## Aim of the exercise
The entries that follow need to be reproduced exactly, minus any images.

### Source data ###

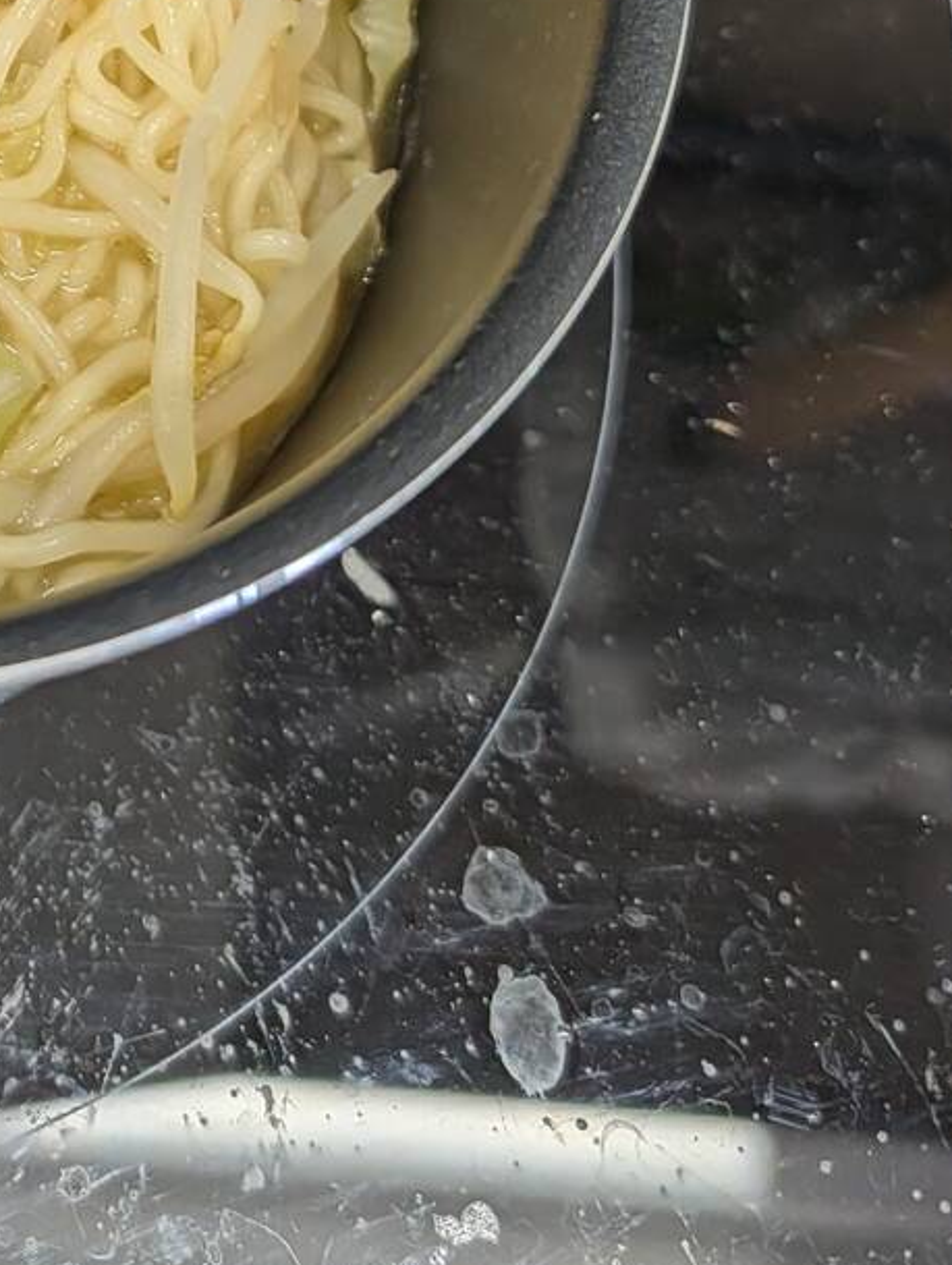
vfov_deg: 28.6
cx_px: -289
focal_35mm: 63
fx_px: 2305
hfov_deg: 21.1
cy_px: -31
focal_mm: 6.9
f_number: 1.68
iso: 328
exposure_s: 1/540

###

## Final answer
vfov_deg: 28.6
cx_px: -289
focal_35mm: 63
fx_px: 2305
hfov_deg: 21.1
cy_px: -31
focal_mm: 6.9
f_number: 1.68
iso: 328
exposure_s: 1/540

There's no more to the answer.